— Description of the task —
Reproduce the listing exactly, with no pictures in your copy.

— Entries supplied —
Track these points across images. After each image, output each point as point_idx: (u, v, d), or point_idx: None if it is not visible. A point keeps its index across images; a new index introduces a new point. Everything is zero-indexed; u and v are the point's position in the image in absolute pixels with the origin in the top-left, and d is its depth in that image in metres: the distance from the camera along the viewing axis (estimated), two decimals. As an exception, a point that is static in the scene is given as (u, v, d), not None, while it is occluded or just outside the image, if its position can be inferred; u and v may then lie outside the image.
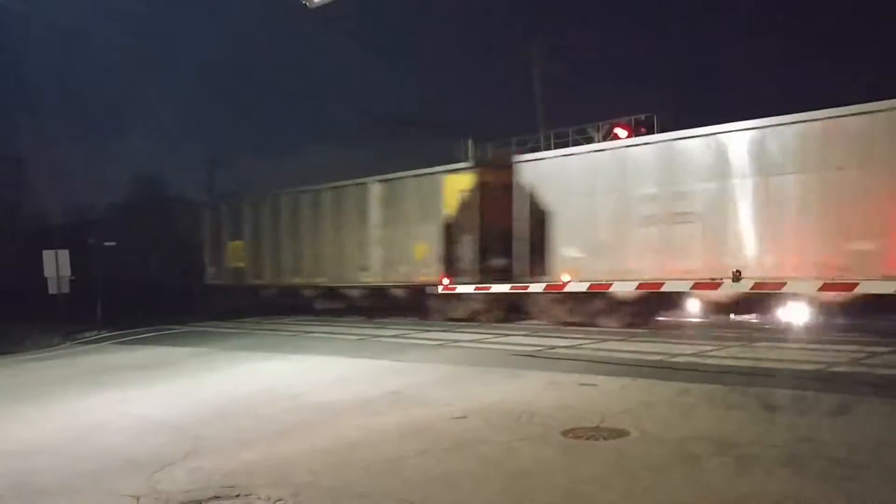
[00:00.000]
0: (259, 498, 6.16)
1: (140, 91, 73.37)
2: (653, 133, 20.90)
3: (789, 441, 7.16)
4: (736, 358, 12.73)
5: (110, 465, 7.39)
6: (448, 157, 26.28)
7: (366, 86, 67.64)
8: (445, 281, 20.98)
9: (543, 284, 19.03)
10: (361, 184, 24.95)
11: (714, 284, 16.30)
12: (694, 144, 17.22)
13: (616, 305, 18.35)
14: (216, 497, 6.23)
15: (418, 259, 22.57)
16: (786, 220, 15.72)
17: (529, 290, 19.44)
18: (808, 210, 15.39)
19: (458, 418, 8.70)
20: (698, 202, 16.92)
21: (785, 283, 15.37)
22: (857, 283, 14.33)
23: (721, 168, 16.60)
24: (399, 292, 23.48)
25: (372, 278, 24.20)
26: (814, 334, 15.43)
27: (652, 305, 18.42)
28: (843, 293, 14.65)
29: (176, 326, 23.46)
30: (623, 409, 8.79)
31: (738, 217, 16.36)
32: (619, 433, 7.74)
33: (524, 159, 20.76)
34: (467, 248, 21.47)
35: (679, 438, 7.44)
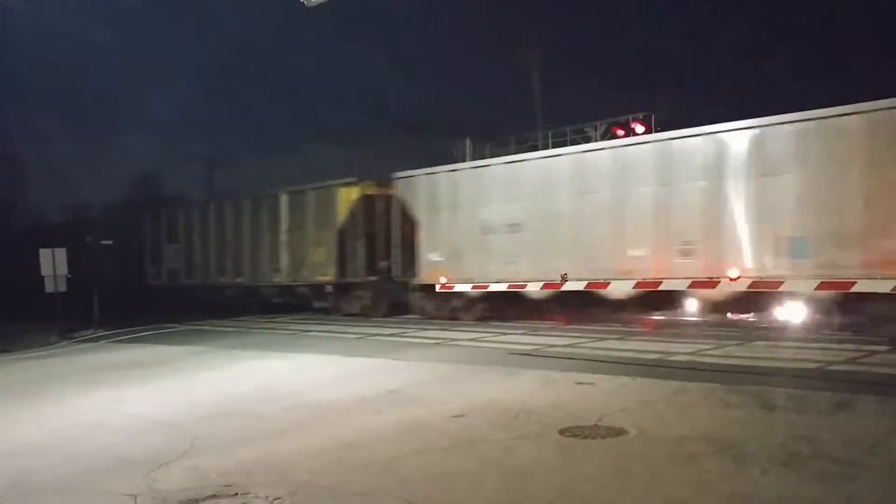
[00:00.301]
0: (257, 497, 6.15)
1: (139, 90, 73.39)
2: (650, 132, 21.30)
3: (787, 440, 7.16)
4: (734, 357, 12.74)
5: (107, 464, 7.37)
6: (447, 156, 26.42)
7: (364, 85, 67.67)
8: (443, 280, 21.07)
9: (541, 283, 19.10)
10: (273, 195, 28.13)
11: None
12: (530, 166, 20.27)
13: (472, 302, 21.45)
14: (214, 496, 6.21)
15: (318, 262, 25.71)
16: (594, 231, 18.61)
17: (527, 289, 19.55)
18: (607, 224, 18.36)
19: (455, 417, 8.69)
20: (528, 215, 19.89)
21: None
22: (855, 282, 14.34)
23: (546, 187, 19.62)
24: (304, 290, 26.59)
25: (281, 278, 27.38)
26: (811, 333, 15.44)
27: (506, 302, 20.81)
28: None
29: (173, 325, 23.44)
30: (621, 408, 8.79)
31: (558, 228, 19.26)
32: (617, 432, 7.74)
33: (400, 176, 23.49)
34: (359, 252, 24.54)
35: (677, 437, 7.43)
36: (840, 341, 14.10)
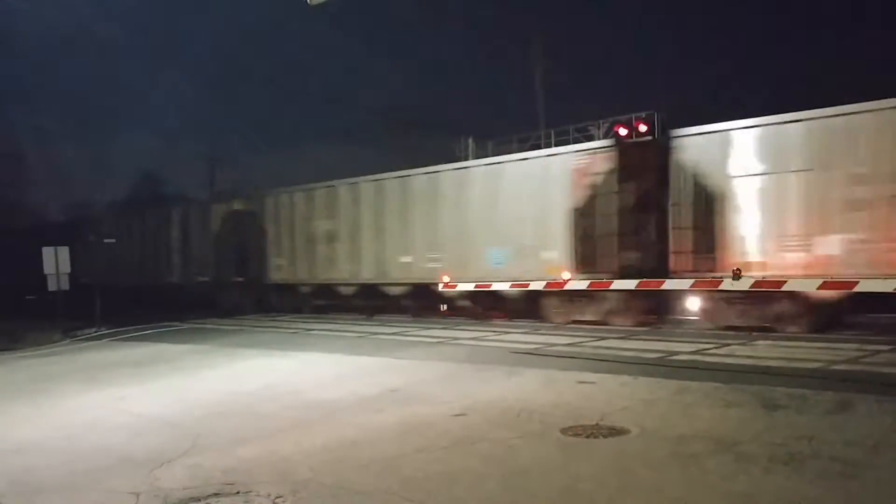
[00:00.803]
0: (259, 495, 6.16)
1: (141, 88, 73.40)
2: (652, 131, 21.33)
3: (788, 439, 7.16)
4: (736, 356, 12.72)
5: (109, 462, 7.39)
6: (449, 155, 26.46)
7: (367, 84, 67.68)
8: (446, 278, 21.12)
9: (544, 282, 19.11)
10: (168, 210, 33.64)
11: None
12: (343, 190, 25.02)
13: (307, 297, 26.38)
14: (216, 494, 6.23)
15: (201, 264, 30.83)
16: (384, 242, 23.57)
17: (530, 288, 19.55)
18: (393, 236, 23.36)
19: (457, 416, 8.70)
20: (342, 228, 24.85)
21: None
22: (857, 282, 14.33)
23: (355, 206, 24.48)
24: (198, 288, 30.74)
25: (175, 278, 32.39)
26: (815, 332, 15.43)
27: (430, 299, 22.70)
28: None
29: (175, 323, 23.46)
30: (622, 407, 8.79)
31: (362, 238, 24.15)
32: (619, 431, 7.74)
33: (259, 194, 28.48)
34: (231, 257, 29.37)
35: (678, 436, 7.43)
36: (843, 341, 14.08)
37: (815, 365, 11.53)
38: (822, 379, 10.26)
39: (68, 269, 21.52)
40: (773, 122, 15.99)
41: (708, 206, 16.69)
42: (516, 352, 14.18)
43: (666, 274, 17.25)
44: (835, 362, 11.75)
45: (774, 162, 15.80)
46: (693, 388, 9.73)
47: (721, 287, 16.26)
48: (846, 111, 14.97)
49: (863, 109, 14.82)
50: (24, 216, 42.76)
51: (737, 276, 15.81)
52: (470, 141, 27.60)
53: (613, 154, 18.53)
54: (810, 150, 15.32)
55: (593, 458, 6.88)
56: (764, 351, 13.30)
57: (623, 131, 23.91)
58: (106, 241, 26.63)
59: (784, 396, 9.01)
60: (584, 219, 18.64)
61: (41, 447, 8.23)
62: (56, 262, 21.29)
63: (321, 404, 9.80)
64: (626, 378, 10.68)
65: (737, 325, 16.15)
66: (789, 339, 14.51)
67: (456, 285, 21.05)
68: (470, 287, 20.93)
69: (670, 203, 17.26)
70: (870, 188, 14.44)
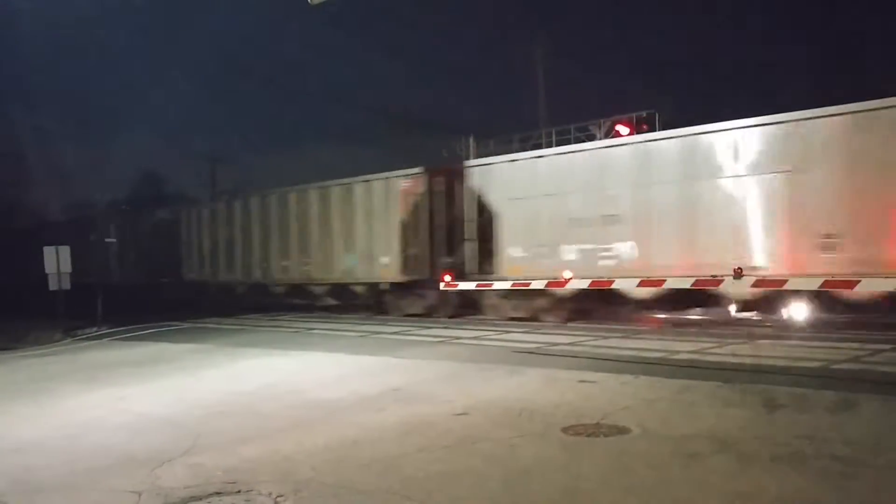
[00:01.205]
0: (260, 494, 6.16)
1: (142, 88, 73.40)
2: (654, 129, 21.54)
3: (790, 438, 7.15)
4: (737, 355, 12.70)
5: (110, 461, 7.38)
6: (449, 154, 26.50)
7: (368, 83, 67.70)
8: (447, 278, 21.28)
9: (546, 281, 19.29)
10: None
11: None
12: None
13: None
14: (217, 493, 6.23)
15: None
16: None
17: (531, 287, 19.73)
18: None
19: (458, 415, 8.69)
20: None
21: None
22: (859, 281, 14.35)
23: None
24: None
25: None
26: (816, 330, 15.44)
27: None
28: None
29: (176, 323, 23.44)
30: (623, 407, 8.79)
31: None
32: (620, 430, 7.74)
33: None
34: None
35: (680, 436, 7.43)
36: (844, 339, 14.07)
37: (816, 364, 11.53)
38: (823, 378, 10.27)
39: (69, 269, 21.53)
40: (526, 157, 21.05)
41: (487, 222, 21.23)
42: (518, 351, 14.18)
43: (464, 276, 21.45)
44: (836, 361, 11.75)
45: (529, 188, 20.18)
46: (694, 388, 9.73)
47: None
48: (568, 150, 20.40)
49: (578, 149, 20.16)
50: (24, 216, 42.77)
51: (738, 275, 15.92)
52: (471, 140, 27.59)
53: (425, 178, 22.97)
54: (552, 179, 19.76)
55: (595, 458, 6.88)
56: (765, 350, 13.28)
57: (624, 130, 23.96)
58: (107, 240, 26.60)
59: (785, 396, 9.01)
60: (409, 231, 22.98)
61: (41, 447, 8.23)
62: (57, 261, 21.30)
63: (322, 404, 9.80)
64: (627, 377, 10.68)
65: (512, 315, 20.36)
66: (790, 339, 14.50)
67: (457, 284, 21.35)
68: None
69: (466, 219, 21.86)
70: (586, 210, 18.88)
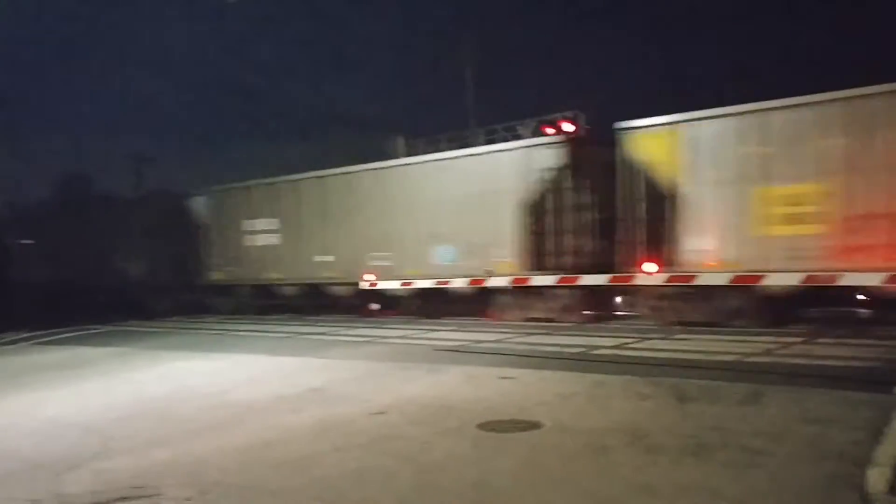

— Expected answer —
Track these points across images. After each image, output each point as point_idx: (u, v, d), or point_idx: None if it is not visible. A point keeps its index across images; a new index introduces a new point. Everything is zero-indexed; u and v are the point's position in the image in absolute pixels with the origin in the top-left, and d is its depth in that image in metres: the distance from the camera along the viewing axis (estimated), two decimals. As an exception, a point that is static in the scene is given as (u, v, d), not None, while it is occluded or just outside the image, if its position can be inferred; u and v may then lie outside the image.
[00:00.000]
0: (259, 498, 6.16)
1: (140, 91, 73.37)
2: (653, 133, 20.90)
3: (789, 441, 7.16)
4: (736, 358, 12.73)
5: (110, 465, 7.39)
6: (448, 157, 26.28)
7: (366, 86, 67.64)
8: (445, 281, 20.98)
9: (543, 284, 19.03)
10: (361, 184, 24.95)
11: (714, 284, 16.30)
12: (694, 144, 17.22)
13: (616, 305, 18.35)
14: (216, 497, 6.23)
15: (418, 259, 22.57)
16: (786, 220, 15.72)
17: (529, 290, 19.44)
18: (808, 210, 15.39)
19: (458, 418, 8.70)
20: (698, 202, 16.92)
21: (785, 283, 15.37)
22: (857, 283, 14.33)
23: (721, 168, 16.60)
24: (399, 292, 23.48)
25: (372, 278, 24.20)
26: (814, 334, 15.43)
27: (652, 305, 18.42)
28: (843, 293, 14.65)
29: (176, 326, 23.46)
30: (623, 409, 8.79)
31: (738, 217, 16.36)
32: (619, 433, 7.74)
33: (524, 159, 20.76)
34: (467, 248, 21.47)
35: (679, 438, 7.44)
[00:00.301]
0: (257, 497, 6.15)
1: (139, 90, 73.39)
2: (650, 132, 21.30)
3: (787, 440, 7.16)
4: (734, 357, 12.74)
5: (107, 464, 7.37)
6: (447, 156, 26.42)
7: (364, 85, 67.67)
8: (443, 280, 21.07)
9: (541, 283, 19.10)
10: (273, 195, 28.13)
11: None
12: (530, 166, 20.27)
13: (472, 302, 21.45)
14: (214, 496, 6.21)
15: (318, 262, 25.71)
16: (594, 231, 18.61)
17: (527, 289, 19.55)
18: (607, 224, 18.36)
19: (455, 417, 8.69)
20: (528, 215, 19.89)
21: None
22: (855, 282, 14.34)
23: (546, 187, 19.62)
24: (304, 290, 26.59)
25: (281, 278, 27.38)
26: (811, 333, 15.44)
27: (506, 302, 20.81)
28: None
29: (173, 325, 23.44)
30: (621, 408, 8.79)
31: (558, 228, 19.26)
32: (617, 432, 7.74)
33: (400, 176, 23.49)
34: (359, 252, 24.54)
35: (677, 437, 7.43)
36: (840, 341, 14.10)
[00:00.803]
0: (259, 495, 6.16)
1: (141, 88, 73.40)
2: (652, 131, 21.33)
3: (788, 439, 7.16)
4: (736, 356, 12.72)
5: (109, 462, 7.39)
6: (449, 155, 26.46)
7: (367, 84, 67.68)
8: (446, 278, 21.12)
9: (544, 282, 19.11)
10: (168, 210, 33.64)
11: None
12: (343, 190, 25.02)
13: (307, 297, 26.38)
14: (216, 494, 6.23)
15: (201, 264, 30.83)
16: (384, 242, 23.57)
17: (530, 288, 19.55)
18: (393, 236, 23.36)
19: (457, 416, 8.70)
20: (342, 228, 24.85)
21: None
22: (857, 282, 14.33)
23: (355, 206, 24.48)
24: (198, 288, 30.74)
25: (175, 278, 32.39)
26: (815, 332, 15.43)
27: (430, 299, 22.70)
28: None
29: (175, 323, 23.46)
30: (622, 407, 8.79)
31: (362, 238, 24.15)
32: (619, 431, 7.74)
33: (259, 194, 28.48)
34: (231, 257, 29.37)
35: (678, 436, 7.43)
36: (843, 341, 14.08)
37: (815, 365, 11.53)
38: (822, 379, 10.26)
39: (68, 269, 21.52)
40: (773, 122, 15.99)
41: (708, 206, 16.69)
42: (516, 352, 14.18)
43: (666, 274, 17.25)
44: (835, 362, 11.75)
45: (774, 162, 15.80)
46: (693, 388, 9.73)
47: (721, 287, 16.26)
48: (846, 111, 14.97)
49: (863, 109, 14.82)
50: (24, 216, 42.76)
51: (737, 276, 15.81)
52: (470, 141, 27.60)
53: (613, 154, 18.53)
54: (810, 150, 15.32)
55: (593, 458, 6.88)
56: (764, 351, 13.30)
57: (623, 131, 23.91)
58: (106, 241, 26.63)
59: (784, 396, 9.01)
60: (584, 219, 18.64)
61: (41, 447, 8.23)
62: (56, 262, 21.29)
63: (321, 404, 9.80)
64: (626, 378, 10.68)
65: (737, 325, 16.15)
66: (789, 339, 14.51)
67: (456, 285, 21.05)
68: (470, 287, 20.93)
69: (670, 203, 17.26)
70: (870, 188, 14.44)
[00:01.205]
0: (260, 494, 6.16)
1: (142, 88, 73.40)
2: (654, 129, 21.54)
3: (790, 438, 7.15)
4: (737, 355, 12.70)
5: (110, 461, 7.38)
6: (449, 154, 26.50)
7: (368, 83, 67.70)
8: (447, 278, 21.28)
9: (546, 281, 19.29)
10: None
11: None
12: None
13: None
14: (217, 493, 6.23)
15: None
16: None
17: (531, 287, 19.73)
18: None
19: (458, 415, 8.69)
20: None
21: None
22: (859, 281, 14.35)
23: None
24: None
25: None
26: (816, 330, 15.44)
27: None
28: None
29: (176, 323, 23.44)
30: (623, 407, 8.79)
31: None
32: (620, 430, 7.74)
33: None
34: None
35: (680, 436, 7.43)
36: (844, 339, 14.07)
37: (816, 364, 11.53)
38: (823, 378, 10.27)
39: (69, 269, 21.53)
40: (526, 157, 21.05)
41: (487, 222, 21.23)
42: (518, 351, 14.18)
43: (464, 276, 21.45)
44: (836, 361, 11.75)
45: (529, 188, 20.18)
46: (694, 388, 9.73)
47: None
48: (568, 150, 20.40)
49: (578, 149, 20.16)
50: (24, 216, 42.77)
51: (738, 275, 15.92)
52: (471, 140, 27.59)
53: (425, 178, 22.97)
54: (552, 179, 19.76)
55: (595, 458, 6.88)
56: (765, 350, 13.28)
57: (624, 130, 23.96)
58: (107, 240, 26.60)
59: (785, 396, 9.01)
60: (409, 231, 22.98)
61: (41, 447, 8.23)
62: (57, 261, 21.30)
63: (322, 404, 9.80)
64: (627, 377, 10.68)
65: (512, 315, 20.36)
66: (790, 339, 14.50)
67: (457, 284, 21.35)
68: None
69: (466, 219, 21.86)
70: (586, 210, 18.88)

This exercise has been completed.